2022.12.19
京都の外れの伝説のカーショップで考えた「起業がもたらす幸福」とは?
高橋さんが提唱するのは、競争せず気楽に稼ぐ「そこそこ起業」。
前回は、1000年以上続く〈シーラカンス〉のような企業を取り上げました。
今回は、高橋さんが少年時代から好きだった「シトロエン」についてのエピソードです。

車が男の子の夢だった時代
車を持つことが、男の子の共通の夢だった時代が確かにあったと思います。ひょっとしたら、私(1974年生まれ)の前後が、その最後の世代なのかもしれません。この年代は物心がついた頃にはスーパーカーブームでミニカーを集め、思春期の頃にはバブル景気で各メーカーが四半期おきに新技術をコレでもかと搭載した新車を発表していた時代なのだから無理もありません。今では信じられないかもしれませんが、30年ほど前は男友達が集まって駄弁っているうちに、将来乗りたい車について語り合うことが日常でした。
「はぁ、シトロエン?」
私が大学生の頃、車好きの友人達の家で宅飲みしている時に、いつものごとく就職したら買いたい車が話題になっていた時、私が好きな車を告げると場が騒然としました。

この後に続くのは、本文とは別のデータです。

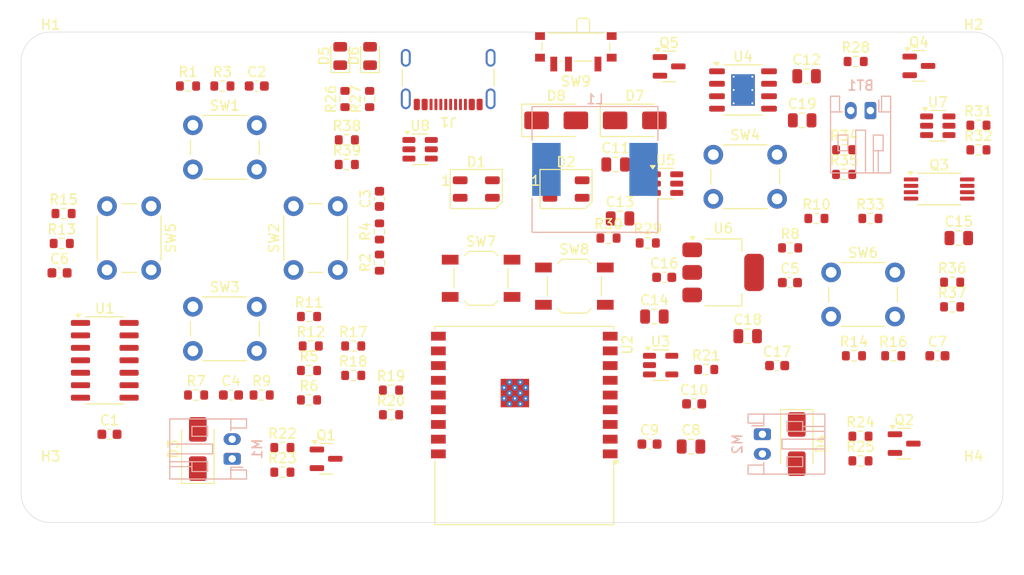
<source format=kicad_pcb>
(kicad_pcb
	(version 20240108)
	(generator "pcbnew")
	(generator_version "8.0")
	(general
		(thickness 1.6)
		(legacy_teardrops no)
	)
	(paper "A4")
	(layers
		(0 "F.Cu" signal)
		(31 "B.Cu" signal)
		(32 "B.Adhes" user "B.Adhesive")
		(33 "F.Adhes" user "F.Adhesive")
		(34 "B.Paste" user)
		(35 "F.Paste" user)
		(36 "B.SilkS" user "B.Silkscreen")
		(37 "F.SilkS" user "F.Silkscreen")
		(38 "B.Mask" user)
		(39 "F.Mask" user)
		(40 "Dwgs.User" user "User.Drawings")
		(41 "Cmts.User" user "User.Comments")
		(42 "Eco1.User" user "User.Eco1")
		(43 "Eco2.User" user "User.Eco2")
		(44 "Edge.Cuts" user)
		(45 "Margin" user)
		(46 "B.CrtYd" user "B.Courtyard")
		(47 "F.CrtYd" user "F.Courtyard")
		(48 "B.Fab" user)
		(49 "F.Fab" user)
		(50 "User.1" user)
		(51 "User.2" user)
		(52 "User.3" user)
		(53 "User.4" user)
		(54 "User.5" user)
		(55 "User.6" user)
		(56 "User.7" user)
		(57 "User.8" user)
		(58 "User.9" user)
	)
	(setup
		(pad_to_mask_clearance 0)
		(allow_soldermask_bridges_in_footprints no)
		(pcbplotparams
			(layerselection 0x00010fc_ffffffff)
			(plot_on_all_layers_selection 0x0000000_00000000)
			(disableapertmacros no)
			(usegerberextensions no)
			(usegerberattributes yes)
			(usegerberadvancedattributes yes)
			(creategerberjobfile yes)
			(dashed_line_dash_ratio 12.000000)
			(dashed_line_gap_ratio 3.000000)
			(svgprecision 4)
			(plotframeref no)
			(viasonmask no)
			(mode 1)
			(useauxorigin no)
			(hpglpennumber 1)
			(hpglpenspeed 20)
			(hpglpendiameter 15.000000)
			(pdf_front_fp_property_popups yes)
			(pdf_back_fp_property_popups yes)
			(dxfpolygonmode yes)
			(dxfimperialunits yes)
			(dxfusepcbnewfont yes)
			(psnegative no)
			(psa4output no)
			(plotreference yes)
			(plotvalue yes)
			(plotfptext yes)
			(plotinvisibletext no)
			(sketchpadsonfab no)
			(subtractmaskfromsilk no)
			(outputformat 1)
			(mirror no)
			(drillshape 1)
			(scaleselection 1)
			(outputdirectory "")
		)
	)
	(net 0 "")
	(net 1 "-BATT")
	(net 2 "+BATT")
	(net 3 "GND")
	(net 4 "+3V3")
	(net 5 "Net-(C2-Pad1)")
	(net 6 "Net-(C3-Pad1)")
	(net 7 "Net-(C4-Pad1)")
	(net 8 "Net-(C5-Pad1)")
	(net 9 "Net-(C6-Pad1)")
	(net 10 "Net-(C7-Pad1)")
	(net 11 "+5V")
	(net 12 "VCC")
	(net 13 "Net-(D8-K)")
	(net 14 "Net-(D1-DIN)")
	(net 15 "Net-(D1-DOUT)")
	(net 16 "unconnected-(D2-DOUT-Pad2)")
	(net 17 "Net-(D3-A)")
	(net 18 "Net-(D4-A)")
	(net 19 "VBUS")
	(net 20 "Net-(D5-K)")
	(net 21 "Net-(D6-K)")
	(net 22 "Net-(D7-A)")
	(net 23 "/USB/USB_D+")
	(net 24 "unconnected-(J1-SBU1-PadA8)")
	(net 25 "/USB/USB_D-")
	(net 26 "unconnected-(J1-SBU2-PadB8)")
	(net 27 "/USB/CC1")
	(net 28 "/USB/CC2")
	(net 29 "Net-(Q1-G)")
	(net 30 "Net-(Q2-G)")
	(net 31 "Net-(Q3-G)")
	(net 32 "Net-(Q3-D12-Pad1)")
	(net 33 "Net-(Q3-G1)")
	(net 34 "Net-(Q4-G)")
	(net 35 "Net-(Q5-G)")
	(net 36 "+3.3V")
	(net 37 "Net-(R1-Pad2)")
	(net 38 "Net-(R2-Pad2)")
	(net 39 "Net-(R5-Pad1)")
	(net 40 "/Buttons/BTN_UP")
	(net 41 "/Buttons/BTN_RIGHT")
	(net 42 "Net-(R6-Pad1)")
	(net 43 "Net-(R7-Pad2)")
	(net 44 "Net-(R10-Pad2)")
	(net 45 "/Buttons/BTN_DOWN")
	(net 46 "Net-(R11-Pad1)")
	(net 47 "Net-(R12-Pad1)")
	(net 48 "/Buttons/BTN_JUMP")
	(net 49 "Net-(R13-Pad2)")
	(net 50 "Net-(R14-Pad2)")
	(net 51 "/Buttons/BTN_LEFT")
	(net 52 "Net-(R17-Pad1)")
	(net 53 "Net-(R18-Pad1)")
	(net 54 "/Buttons/BTN_ACTION")
	(net 55 "/MCU/EN")
	(net 56 "/MCU/BOOTSEL")
	(net 57 "Net-(R21-Pad1)")
	(net 58 "/MCU/VIBRATOR_1")
	(net 59 "/MCU/VIBRATOR_2")
	(net 60 "Net-(U4-~{STDBY})")
	(net 61 "Net-(U4-~{CHRG})")
	(net 62 "Net-(U4-PROG)")
	(net 63 "Net-(U5-FB)")
	(net 64 "Net-(U7-VCC)")
	(net 65 "Net-(U7-CS)")
	(net 66 "/MCU/V_BAT")
	(net 67 "Net-(SW9-B)")
	(net 68 "unconnected-(U2-IO20{slash}RXD-Pad11)")
	(net 69 "/MCU/USB_DP")
	(net 70 "/MCU/USB_DM")
	(net 71 "unconnected-(U2-IO21{slash}TXD-Pad12)")
	(net 72 "/Leds/WSLED_DATA")
	(net 73 "unconnected-(U5-NC-Pad6)")
	(net 74 "unconnected-(U7-TD-Pad4)")
	(footprint "Resistor_SMD:R_0603_1608Metric" (layer "F.Cu") (at 124.325 100))
	(footprint "RF_Module:ESP32-C3-WROOM-02" (layer "F.Cu") (at 146.25 108 180))
	(footprint "Resistor_SMD:R_0603_1608Metric" (layer "F.Cu") (at 189.825 96.5))
	(footprint "MountingHole:MountingHole_3.2mm_M3_ISO14580" (layer "F.Cu") (at 98 74))
	(footprint "Package_SO:TSSOP-8_4.4x3mm_P0.65mm" (layer "F.Cu") (at 188.5 87))
	(footprint "Package_TO_SOT_SMD:SOT-23" (layer "F.Cu") (at 186.4375 74.45))
	(footprint "Resistor_SMD:R_0603_1608Metric" (layer "F.Cu") (at 180.4875 114.71))
	(footprint "MountingHole:MountingHole_3.2mm_M3_ISO14580" (layer "F.Cu") (at 192 74))
	(footprint "Resistor_SMD:R_0603_1608Metric" (layer "F.Cu") (at 112 76.5))
	(footprint "Package_TO_SOT_SMD:SOT-23-5" (layer "F.Cu") (at 160.1375 104.95))
	(footprint "Button_Switch_SMD:SW_SPDT_PCM12" (layer "F.Cu") (at 151.5 72.83 180))
	(footprint "Capacitor_SMD:C_0805_2012Metric" (layer "F.Cu") (at 163.23 113.25))
	(footprint "Capacitor_SMD:C_0603_1608Metric" (layer "F.Cu") (at 160.5 96))
	(footprint "Resistor_SMD:R_0603_1608Metric" (layer "F.Cu") (at 180.4875 112.2))
	(footprint "Capacitor_SMD:C_0603_1608Metric" (layer "F.Cu") (at 172 105))
	(footprint "Resistor_SMD:R_0603_1608Metric" (layer "F.Cu") (at 127.99 77.825 90))
	(footprint "Resistor_SMD:R_0603_1608Metric" (layer "F.Cu") (at 180 74))
	(footprint "LED_SMD:LED_WS2812B-Mini_PLCC4_3.5x3.5mm" (layer "F.Cu") (at 141.36 87))
	(footprint "LED_SMD:LED_0805_2012Metric" (layer "F.Cu") (at 127.5 73.4375 90))
	(footprint "Resistor_SMD:R_0603_1608Metric" (layer "F.Cu") (at 121.6125 115.865))
	(footprint "Diode_SMD:D_SMA" (layer "F.Cu") (at 149.5 80))
	(footprint "Resistor_SMD:R_0603_1608Metric" (layer "F.Cu") (at 115.5 76.5))
	(footprint "Package_SO:HTSOP-8-1EP_3.9x4.9mm_P1.27mm_EP2.4x3.2mm_ThermalVias" (layer "F.Cu") (at 168.525 76.905))
	(footprint "Package_TO_SOT_SMD:SOT-23-6" (layer "F.Cu") (at 160.6375 86.45))
	(footprint "Resistor_SMD:R_0603_1608Metric" (layer "F.Cu") (at 128.825 106))
	(footprint "Resistor_SMD:R_0603_1608Metric" (layer "F.Cu") (at 154.825 92))
	(footprint "Resistor_SMD:R_0603_1608Metric" (layer "F.Cu") (at 119.5 108))
	(footprint "Diode_SMD:D_SMA" (layer "F.Cu") (at 157.5 80))
	(footprint "Resistor_SMD:R_0603_1608Metric" (layer "F.Cu") (at 178.825 83))
	(footprint "Connector_USB:USB_C_Receptacle_GCT_USB4105-xx-A_16P_TopMnt_Horizontal" (layer "F.Cu") (at 138.5 74.7 180))
	(footprint "Resistor_SMD:R_0603_1608Metric" (layer "F.Cu") (at 124.325 108.5))
	(footprint "Button_Switch_SMD:SW_SPST_TL3342" (layer "F.Cu") (at 151.35 96.9))
	(footprint "Button_Switch_THT:SW_PUSH_6mm_H7.3mm" (layer "F.Cu") (at 122.75 95.25 90))
	(footprint "Resistor_SMD:R_0603_1608Metric" (layer "F.Cu") (at 192.5 83.01))
	(footprint "Capacitor_SMD:C_0805_2012Metric" (layer "F.Cu") (at 175 75.5))
	(footprint "Button_Switch_THT:SW_PUSH_6mm_H7.3mm"
		(layer "F.Cu")
		(uuid "54db50a8-40ae-4b26-b0ec-6a75ac3a07c5")
		(at 112.5 99)
		(descr "tactile push button, 6x6mm e.g. PHAP33xx series, height=7.3mm")
		(tags "tact sw push 6mm")
		(property "Reference" "SW3"
			(at 3.25 -2 0)
			(layer "F.SilkS")
			(uuid "89bfe6a6-d25a-4818-8b38-41bddf752df8")
			(effects
				(font
					(size 1 1)
					(thickness 0.15)
				)
			)
		)
		(property "Value" "DPAD_DOWN"
			(at 3.75 6.7 0)
			(layer "F.Fab")
			(uuid "8b359c0b-0792-4b26-9b85-24446ebeac72")
			(effects
				(font
					(size 1 1)
					(thickness 0.15)
				)
			)
		)
		(property "Footprint" "Button_Switch_THT:SW_PUSH_6mm_H7.3mm"
			(at 0 0 0)
			(unlocked yes)
			(layer "F.Fab")
			(hide yes)
			(uuid "784c48e1-e046-40aa-9388-8db29c7b5027")
			(effects
				(font
					(size 1.27 1.27)
					(thickness 0.15)
				)
			)
		)
		(property "Datasheet" ""
			(at 0 0 0)
			(unlocked yes)
			(layer "F.Fab")
			(hide yes)
			(uuid "74d6087f-9015-4c38-9609-ae7645bf1610")
			(effects
				(font
					(size 1.27 1.27)
					(thickness 0.15)
				)
			)
		)
		(property "Description" "Push button switch, generic, two pins"
			(at 0 0 0)
			(unlocked yes)
			(layer "F.Fab")
			(hide yes)
			(uuid "9eec6b1d-1951-48c4-9a85-ac326cf5323b")
			(effects
				(font
					(size 1.27 1.27)
					(thickness 0.15)
				)
			)
		)
		(path "/2b386936-bfe2-43ee-b73a-c6e240a3db55/1a78040d-8b44-4f3a-8070-65c40575e9bc")
		(sheetname "Buttons")
		(sheetfile "buttons.kicad_sch")
		(attr through_hole)
		(fp_line
			(start -0.25 1.5)
			(end -0.25 3)
			(stroke
				(width 0.12)
				(type solid)
			)
			(layer "F.SilkS")
			(uuid "73a1151e-a749-410a-ac6e-d403b0b10c39")
		)
		(fp_line
			(start 1 5.5)
			(end 5.5 5.5)
			(stroke
				(width 0.12)
				(type solid)
			)
			(layer "F.SilkS")
			(uuid "fb4d83a8-d9c4-43bf-b21c-f9bc40ff574c")
		)
		(fp_line
			(start 5.5 -1)
			(end 1 -1)
			(stroke
				(width 0.12)
				(type solid)
			)
... [312626 chars truncated]
</source>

「直列4気筒の2000ccで150馬力くらいしか無いぞ?」
「僕が欲しいのは初期型なんで、SOHCの直4で120馬力くらいだね」
インターネットのない時代、手元に資料もなにもないのに、エンジンの形式から最大出力まで頭に入っていて、スラスラ出てくるのも時代です。車好きは新車が出ると、自動車雑誌やディーラーのパンフレットを、隅々まで読んでいたものです。
「1.5トン近くあるから、走らんぞ?」
「200馬力以上あっても、日本で走れる場所ないやん」
「悪いことは言わないから、せめて後期型のV6の3000ccのにしとけ。190馬力出るし」
「別にエンジンにも馬力にも拘りないし。僕は、ハイドラクティブ搭載車に乗りたいの」
友人は「あ〜」としばらく唸った後、「ショップは慎重に選んどけよ」と苦笑しました。自動車もモデルチェンジを重ねるたびにエンジンはより大きく力強く、装備はより豪華になっていた時代に、性能も装備も一世代以上古い外車に乗りたいという人間は相当の物好きです。その中でも、「だめだこりゃ」と変わり者を通り過ぎて変態扱いされるのが、「ハイドラクティブ」というキーワードでした。
シトロエン・エグザンティア
この時、私が「乗りたい」といった車です。
友人が苦言を呈したように、動力性能も社内装備も同グレードの国産車と比べて一枚も二枚も落ちてしまいます。ちなみにこの車は、『カリオストロの城』でクラリスが運転していたことでも有名な2CVのような旧車ではなく、当時はバリバリの現行ラインナップで売り出されている車でした。ちょっとwebで画像検索をすればわかると思いますが、デザイン的にも端正ではありますが、当時の基準でも地味で格好良いとは言い難いものです。少なくとも、20歳そこそこの若者が、好んで乗る車ではありません。
そんなエグザンティアのどこに惚れ込んだのかというと、世界でこの車にしか搭載されていない「ハイドラクティブ」という特別なサスペンションが搭載されていたからです。